El suelo determinante es la pizarra devónica. Acumula el calor del día, lo devuelve a las cepas por la noche y da a los rieslings ese matiz ahumado y mineral considerado la firma del Mosela. La imagen varía según el pago: la pizarra gris de Wehlen y Graach da vinos filigranados y frescos, la pizarra roja de Erden aporta tonos más especiados y oscuros, mientras que los suelos más calcáreos de Brauneberg prestan más carne.

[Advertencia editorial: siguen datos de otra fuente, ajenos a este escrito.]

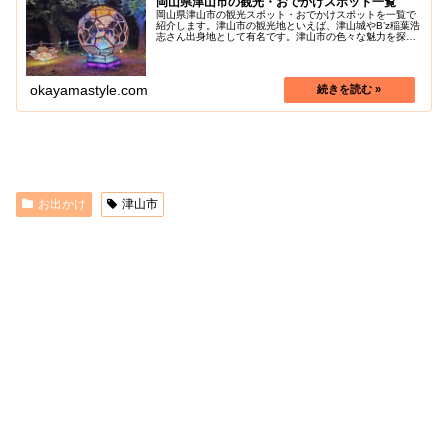
岡山県津山市の観光・おでかけスポット一覧
岡山県津山市の観光スポット・おでかけスポットを一覧で
紹介します。津山市の観光地といえば、津山城やB’z稲葉浩
志さん出身地として有名です。津山市の色々な魅力を探し
に行きましょう！
okayamastyle.com
お出かけ
津山市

Un papel especial corresponde al Mülheimer Helenenkloster: un pago pequeño y empinado orientado al sur, junto al pueblo, propiedad exclusiva de la bodega en régimen de monopolio. Su combinación particular de altitud, exposición y drenaje de aire frío lo convierte en uno de los viñedos de vino de hielo más fiables de Alemania.
Estilo y filosofía
Max Ferd. Richter trabaja de forma deliberadamente clásica. Los rieslings se prensan con suavidad y se crían tanto en los tradicionales toneles Fuder del Mosela como en acero inoxidable; en el viñedo la familia apuesta por rendimientos bajos, vendimia manual selectiva, abonado orgánico y renuncia a herbicidas e insecticidas.

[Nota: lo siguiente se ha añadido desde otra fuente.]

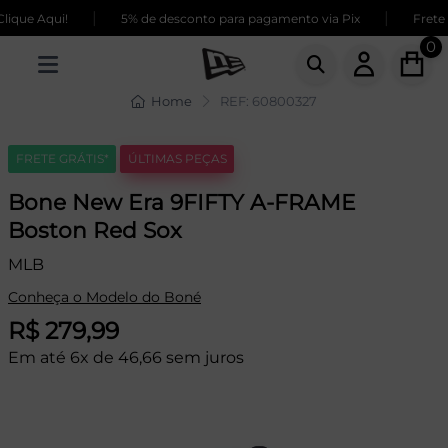
|
|
que Aqui!
5% de desconto para pagamento via Pix
Frete G
0
Home
REF: 60800327
FRETE GRÁTIS*
ÚLTIMAS PEÇAS
Bone New Era 9FIFTY A-FRAME
Boston Red Sox
MLB
Conheça o Modelo do Boné
R$ 279,99
Em até 6x de 46,66 sem juros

La gama recorre todo el teclado del Mosela: rieslings secos de la casa y vinos de pago, además de Kabinett y Spätlese con fino azúcar residual, y también Auslese, Beerenauslese y Trockenbeerenauslese. El sello es el equilibrio entre ligereza y profundidad: vinos de alcohol a menudo moderado, acidez tensa y gran capacidad de guarda. Junto al riesling se producen pequeñas cantidades de Pinot Blanc y Pinot Noir.
Pagos y vinos célebres
- Mülheimer Helenenkloster – el monopolio de la casa y origen de sus célebres vinos de hielo; el primero se elaboró en 1961
- Wehlener Sonnenuhr – uno de los pagos icónicos del Mosela; algunos vinos proceden aquí de cepas muy viejas y de pie franco
- Brauneberger Juffer y Juffer-Sonnenuhr – históricamente los viñedos más caros del Mosela
- Graacher Domprobst y Graacher Himmelreich – tensos y minerales sobre pizarra gris
- Erdener Treppchen – pizarra roja, especiado y de fruta oscura
- Mülheimer Sonnenlay y Veldenzer Elisenberg – los pagos domésticos alrededor de la bodega
El vino más conocido de la casa es el vino de hielo del Helenenkloster. La añada 2001 fue puntuada con 99 a 100 puntos por Gault&Millau y Robert Parker, una de las mayores calificaciones concedidas jamás a un vino de hielo alemán.
Reconocimientos
La bodega es desde hace décadas una referencia fija del Mosela y recibe valoraciones constantemente altas de las principales guías. Los vinos de hielo del Helenenkloster han marcado referencias internacionales y han dado a la casa un público fiel mucho más allá de Alemania; una parte considerable de la producción se destina a la exportación. Pero, sobre todo, Max Ferd. Richter representa algo que no se mide en puntos: más de 340 años de historia familiar ininterrumpida en uno de los enclaves de riesling más clásicos del mundo.